I play for the children sometimes. They say: “Oh, Uncle Sonny, will you play for us?” So I go and sit down at the electric piano, and I play for ‘em and sing to ‘em. And they understand what I’m doing. If a child can understand—baby, that’s it. My little niece and nephews dance to my records, too. And I learn all the newest dances—because I’m going to stay as young as I can as long as I can. My mother’s almost 60 years old, and she can run, dance, do anything like that. Plus my grandmother—she’s 105 years old, and she can get up and walk as fast as I can.
Singing? Oh, yes, I get carried away. It’s a show, like—to make the people warm up a little bit, and make ‘em feel at home. If you don’t understand the notes, you can understand the lyrics. It’s trying to make them relax and be happy. You don’t have to bend them your way all the time. Okay, so a guy or lady might ask me: “Mr. Stitt, would you play ‘Misty’ for us, please?” ‘Now they must have a reason for asking for that song. They like the song very much. So what kind of musician would I be to say: “I’m not playing that kind of music for you”? These people are paying my way, my family’s way. They like my music, and they like me, so why shouldn’t I try to please them? You ain’t supposed to go down the drain—but just don’t play on the ceiling.
As for the fault–picker—he finds no fault with himself? He’s the perfect human being? There’s nothing perfect on this earth: I don’t have time to criticize people—I’m too busy criticizing myself. What we can try to do is to better ourselves. Don’t make the same mistake twice.

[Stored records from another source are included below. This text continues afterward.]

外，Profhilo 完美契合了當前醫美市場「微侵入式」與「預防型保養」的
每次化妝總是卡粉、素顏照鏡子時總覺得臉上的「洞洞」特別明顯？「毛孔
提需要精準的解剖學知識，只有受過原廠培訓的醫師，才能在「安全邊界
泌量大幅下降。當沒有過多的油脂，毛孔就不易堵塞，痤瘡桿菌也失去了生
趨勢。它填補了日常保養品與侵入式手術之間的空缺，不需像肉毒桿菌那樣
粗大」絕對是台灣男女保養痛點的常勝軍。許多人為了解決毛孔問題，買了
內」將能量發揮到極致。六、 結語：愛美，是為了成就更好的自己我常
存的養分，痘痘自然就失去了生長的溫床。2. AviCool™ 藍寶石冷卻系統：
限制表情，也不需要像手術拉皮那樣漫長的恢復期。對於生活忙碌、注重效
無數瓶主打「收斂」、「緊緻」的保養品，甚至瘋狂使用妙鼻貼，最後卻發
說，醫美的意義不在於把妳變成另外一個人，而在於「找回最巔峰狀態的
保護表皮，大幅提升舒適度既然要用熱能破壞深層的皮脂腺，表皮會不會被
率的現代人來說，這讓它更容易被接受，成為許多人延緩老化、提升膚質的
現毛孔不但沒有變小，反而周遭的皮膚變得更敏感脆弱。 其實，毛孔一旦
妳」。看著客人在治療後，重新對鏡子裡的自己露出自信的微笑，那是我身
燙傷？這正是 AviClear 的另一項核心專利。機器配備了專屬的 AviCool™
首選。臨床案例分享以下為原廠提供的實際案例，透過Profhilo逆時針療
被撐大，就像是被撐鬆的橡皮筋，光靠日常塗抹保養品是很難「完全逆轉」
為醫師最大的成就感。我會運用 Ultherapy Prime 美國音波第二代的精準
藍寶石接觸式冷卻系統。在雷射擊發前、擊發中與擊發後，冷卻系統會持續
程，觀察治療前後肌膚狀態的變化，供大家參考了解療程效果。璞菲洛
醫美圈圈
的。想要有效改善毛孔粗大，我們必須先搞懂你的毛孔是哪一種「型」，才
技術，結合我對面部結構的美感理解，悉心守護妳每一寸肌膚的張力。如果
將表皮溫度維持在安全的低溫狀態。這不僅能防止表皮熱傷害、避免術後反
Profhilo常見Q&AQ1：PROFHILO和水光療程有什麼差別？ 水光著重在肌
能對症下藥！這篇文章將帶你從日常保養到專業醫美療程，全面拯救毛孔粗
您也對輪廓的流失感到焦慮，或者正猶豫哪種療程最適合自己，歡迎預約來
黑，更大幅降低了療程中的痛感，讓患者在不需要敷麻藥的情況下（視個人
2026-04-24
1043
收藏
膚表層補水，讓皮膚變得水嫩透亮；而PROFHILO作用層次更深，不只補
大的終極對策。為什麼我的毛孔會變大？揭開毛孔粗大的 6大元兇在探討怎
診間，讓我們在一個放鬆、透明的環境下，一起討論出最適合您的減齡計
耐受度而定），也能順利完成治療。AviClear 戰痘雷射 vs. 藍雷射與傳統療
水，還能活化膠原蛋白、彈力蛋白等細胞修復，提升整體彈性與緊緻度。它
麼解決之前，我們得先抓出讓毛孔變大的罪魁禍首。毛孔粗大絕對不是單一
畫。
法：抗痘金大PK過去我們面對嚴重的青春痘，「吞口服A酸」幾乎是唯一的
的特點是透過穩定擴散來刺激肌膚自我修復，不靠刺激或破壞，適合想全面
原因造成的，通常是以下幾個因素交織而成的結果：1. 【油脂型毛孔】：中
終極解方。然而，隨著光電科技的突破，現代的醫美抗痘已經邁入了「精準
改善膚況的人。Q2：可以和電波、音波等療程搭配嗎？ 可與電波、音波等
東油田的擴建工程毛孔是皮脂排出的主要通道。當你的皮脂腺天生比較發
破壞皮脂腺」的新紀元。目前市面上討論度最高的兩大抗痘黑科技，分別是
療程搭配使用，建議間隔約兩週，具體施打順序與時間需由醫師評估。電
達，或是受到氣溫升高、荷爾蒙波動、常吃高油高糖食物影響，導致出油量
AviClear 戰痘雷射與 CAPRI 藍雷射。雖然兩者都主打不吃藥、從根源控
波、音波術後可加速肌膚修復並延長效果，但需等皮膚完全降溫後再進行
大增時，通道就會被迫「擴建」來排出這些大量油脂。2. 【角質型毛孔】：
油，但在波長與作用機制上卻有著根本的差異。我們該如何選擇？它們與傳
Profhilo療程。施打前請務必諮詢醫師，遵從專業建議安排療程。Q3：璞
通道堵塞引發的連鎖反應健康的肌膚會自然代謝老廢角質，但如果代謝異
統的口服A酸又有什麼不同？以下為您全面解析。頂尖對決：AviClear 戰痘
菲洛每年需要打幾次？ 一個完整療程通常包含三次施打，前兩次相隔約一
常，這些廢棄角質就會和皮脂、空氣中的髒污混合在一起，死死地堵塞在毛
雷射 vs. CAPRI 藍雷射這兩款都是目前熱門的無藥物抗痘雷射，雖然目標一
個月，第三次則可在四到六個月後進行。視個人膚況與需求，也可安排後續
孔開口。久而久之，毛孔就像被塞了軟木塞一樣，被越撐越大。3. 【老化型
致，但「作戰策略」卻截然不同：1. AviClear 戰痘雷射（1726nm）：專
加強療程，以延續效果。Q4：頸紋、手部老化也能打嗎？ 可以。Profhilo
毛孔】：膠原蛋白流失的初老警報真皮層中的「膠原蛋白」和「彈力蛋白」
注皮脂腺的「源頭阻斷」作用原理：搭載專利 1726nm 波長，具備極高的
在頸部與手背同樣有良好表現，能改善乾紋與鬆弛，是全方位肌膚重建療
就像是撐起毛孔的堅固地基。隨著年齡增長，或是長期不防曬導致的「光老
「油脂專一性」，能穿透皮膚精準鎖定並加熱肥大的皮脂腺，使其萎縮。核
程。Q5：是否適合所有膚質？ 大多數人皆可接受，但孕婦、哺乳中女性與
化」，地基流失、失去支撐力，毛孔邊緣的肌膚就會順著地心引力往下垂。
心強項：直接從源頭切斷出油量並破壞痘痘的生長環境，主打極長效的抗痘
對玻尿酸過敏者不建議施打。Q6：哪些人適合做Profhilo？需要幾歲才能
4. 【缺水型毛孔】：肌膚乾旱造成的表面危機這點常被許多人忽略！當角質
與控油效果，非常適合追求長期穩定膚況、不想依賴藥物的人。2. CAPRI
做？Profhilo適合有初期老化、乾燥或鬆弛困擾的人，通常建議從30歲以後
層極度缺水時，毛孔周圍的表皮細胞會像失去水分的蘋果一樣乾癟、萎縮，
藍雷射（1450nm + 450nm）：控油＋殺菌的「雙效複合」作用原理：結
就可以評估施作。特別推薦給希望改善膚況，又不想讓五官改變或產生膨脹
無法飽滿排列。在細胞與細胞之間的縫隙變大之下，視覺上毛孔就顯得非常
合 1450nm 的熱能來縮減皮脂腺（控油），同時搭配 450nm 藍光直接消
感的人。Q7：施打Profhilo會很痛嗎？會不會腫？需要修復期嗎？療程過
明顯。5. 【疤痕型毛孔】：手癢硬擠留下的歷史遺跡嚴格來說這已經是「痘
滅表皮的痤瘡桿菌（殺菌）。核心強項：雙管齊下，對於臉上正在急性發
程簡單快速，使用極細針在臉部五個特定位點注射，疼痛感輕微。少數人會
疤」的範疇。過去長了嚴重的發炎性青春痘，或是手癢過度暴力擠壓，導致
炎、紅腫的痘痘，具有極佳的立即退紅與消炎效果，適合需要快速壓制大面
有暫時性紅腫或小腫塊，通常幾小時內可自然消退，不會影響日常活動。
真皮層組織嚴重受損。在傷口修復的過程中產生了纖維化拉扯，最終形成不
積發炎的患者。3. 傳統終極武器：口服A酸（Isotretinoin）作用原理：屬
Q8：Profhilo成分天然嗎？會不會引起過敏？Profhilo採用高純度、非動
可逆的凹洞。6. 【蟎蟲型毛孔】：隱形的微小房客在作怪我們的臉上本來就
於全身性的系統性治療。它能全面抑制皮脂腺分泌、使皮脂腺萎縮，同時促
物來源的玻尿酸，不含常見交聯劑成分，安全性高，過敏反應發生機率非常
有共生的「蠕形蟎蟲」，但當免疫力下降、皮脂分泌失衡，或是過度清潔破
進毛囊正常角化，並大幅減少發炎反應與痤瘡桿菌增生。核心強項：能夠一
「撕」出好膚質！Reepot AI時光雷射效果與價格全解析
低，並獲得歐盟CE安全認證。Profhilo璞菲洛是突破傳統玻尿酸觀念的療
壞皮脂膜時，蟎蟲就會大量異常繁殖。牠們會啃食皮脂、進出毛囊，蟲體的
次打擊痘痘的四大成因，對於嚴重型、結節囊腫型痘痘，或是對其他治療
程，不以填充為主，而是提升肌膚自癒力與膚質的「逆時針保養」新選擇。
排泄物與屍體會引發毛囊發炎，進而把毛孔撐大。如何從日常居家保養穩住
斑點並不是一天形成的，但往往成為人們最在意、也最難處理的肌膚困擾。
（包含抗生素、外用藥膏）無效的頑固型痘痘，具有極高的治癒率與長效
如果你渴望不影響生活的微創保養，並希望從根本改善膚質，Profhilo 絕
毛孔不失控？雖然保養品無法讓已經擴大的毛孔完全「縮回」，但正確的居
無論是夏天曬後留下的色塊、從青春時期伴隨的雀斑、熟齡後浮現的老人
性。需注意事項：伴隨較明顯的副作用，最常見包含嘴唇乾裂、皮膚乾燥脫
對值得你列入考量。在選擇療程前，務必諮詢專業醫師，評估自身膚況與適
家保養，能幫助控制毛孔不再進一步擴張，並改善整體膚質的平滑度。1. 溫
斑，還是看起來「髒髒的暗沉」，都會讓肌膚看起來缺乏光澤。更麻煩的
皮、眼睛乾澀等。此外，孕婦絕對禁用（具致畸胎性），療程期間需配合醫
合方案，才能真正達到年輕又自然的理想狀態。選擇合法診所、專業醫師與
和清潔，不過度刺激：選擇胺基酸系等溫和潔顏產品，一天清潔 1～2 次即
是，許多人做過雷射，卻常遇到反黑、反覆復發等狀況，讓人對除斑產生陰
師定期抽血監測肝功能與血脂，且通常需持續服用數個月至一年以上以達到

I’ve made my mistakes. I ain’t going to say that I wasn’t wrong about a lot of things in my life. But I did learn to try to make myself more respectable in jazz, and not act like an idiot. This is a great profession we have, and it should be respected highly. It’s just like baseball, football: cricket, horse–racing, dentistry or medicine.
I got one beef about the general public. All musicians are not perverts, dope fiends or bad–acting characters, and I hope the people learn to understand that everyone in this world is human, and there will be mistakes that they will make. But when the man or woman that makes the mistake corrects it—give him credit. Because it may be hard for him to change himself, to conform to society’s ways of living. I try to be a good man, and to lead a Christian life to the best of my ability. And I just want people to learn that jazz is a wonderful thing.